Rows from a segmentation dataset
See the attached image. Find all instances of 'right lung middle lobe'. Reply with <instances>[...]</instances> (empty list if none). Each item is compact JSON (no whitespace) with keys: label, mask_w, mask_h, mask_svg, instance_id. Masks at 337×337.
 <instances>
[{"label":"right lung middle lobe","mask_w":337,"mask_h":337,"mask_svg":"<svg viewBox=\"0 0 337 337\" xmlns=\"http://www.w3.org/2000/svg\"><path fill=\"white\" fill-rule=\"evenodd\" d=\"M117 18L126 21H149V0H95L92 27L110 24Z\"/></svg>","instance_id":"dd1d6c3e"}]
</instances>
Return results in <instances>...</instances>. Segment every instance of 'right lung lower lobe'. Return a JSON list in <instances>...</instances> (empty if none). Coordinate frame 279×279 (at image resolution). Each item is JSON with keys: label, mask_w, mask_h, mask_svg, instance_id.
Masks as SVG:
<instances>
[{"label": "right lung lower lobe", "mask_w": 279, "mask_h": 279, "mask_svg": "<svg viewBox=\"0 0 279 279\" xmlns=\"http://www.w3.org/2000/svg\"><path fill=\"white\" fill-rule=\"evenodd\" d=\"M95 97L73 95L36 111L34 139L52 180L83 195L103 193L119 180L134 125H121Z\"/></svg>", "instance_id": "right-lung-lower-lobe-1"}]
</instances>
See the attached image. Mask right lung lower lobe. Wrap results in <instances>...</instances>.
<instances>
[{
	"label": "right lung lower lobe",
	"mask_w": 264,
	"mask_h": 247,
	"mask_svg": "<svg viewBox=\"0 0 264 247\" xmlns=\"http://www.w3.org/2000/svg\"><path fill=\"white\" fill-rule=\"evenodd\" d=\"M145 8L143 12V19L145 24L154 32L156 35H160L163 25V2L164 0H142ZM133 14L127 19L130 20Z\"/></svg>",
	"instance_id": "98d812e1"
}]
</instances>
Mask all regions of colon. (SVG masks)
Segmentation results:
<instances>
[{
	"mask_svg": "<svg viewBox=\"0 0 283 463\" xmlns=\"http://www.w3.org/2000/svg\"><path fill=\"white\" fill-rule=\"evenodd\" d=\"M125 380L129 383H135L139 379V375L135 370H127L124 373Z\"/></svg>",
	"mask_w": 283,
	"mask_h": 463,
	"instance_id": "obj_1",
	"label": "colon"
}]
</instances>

● **OBJECTIVE**:
Repeat the lines from the one containing "Return results in" through the end of the rows, keeping every character unchanged.

● **FULL OUTPUT**:
Return results in <instances>...</instances>. Segment every instance of 'right lung lower lobe'. Return a JSON list in <instances>...</instances> (empty if none). Coordinate frame 279×279 (at image resolution). Each item is JSON with keys: label, mask_w, mask_h, mask_svg, instance_id.
Masks as SVG:
<instances>
[{"label": "right lung lower lobe", "mask_w": 279, "mask_h": 279, "mask_svg": "<svg viewBox=\"0 0 279 279\" xmlns=\"http://www.w3.org/2000/svg\"><path fill=\"white\" fill-rule=\"evenodd\" d=\"M95 97L73 95L36 111L34 139L52 180L83 195L103 193L119 180L134 125H121Z\"/></svg>", "instance_id": "right-lung-lower-lobe-1"}]
</instances>
See the attached image. Mask right lung lower lobe. Wrap results in <instances>...</instances>.
<instances>
[{
	"label": "right lung lower lobe",
	"mask_w": 264,
	"mask_h": 247,
	"mask_svg": "<svg viewBox=\"0 0 264 247\" xmlns=\"http://www.w3.org/2000/svg\"><path fill=\"white\" fill-rule=\"evenodd\" d=\"M145 8L143 12V19L145 24L154 32L156 35H160L163 25V2L164 0H142ZM133 14L127 19L130 20Z\"/></svg>",
	"instance_id": "98d812e1"
}]
</instances>
Mask all regions of colon. (SVG masks)
Segmentation results:
<instances>
[{
	"mask_svg": "<svg viewBox=\"0 0 283 463\" xmlns=\"http://www.w3.org/2000/svg\"><path fill=\"white\" fill-rule=\"evenodd\" d=\"M125 380L129 383H135L139 379V375L135 370H127L124 373Z\"/></svg>",
	"mask_w": 283,
	"mask_h": 463,
	"instance_id": "obj_1",
	"label": "colon"
}]
</instances>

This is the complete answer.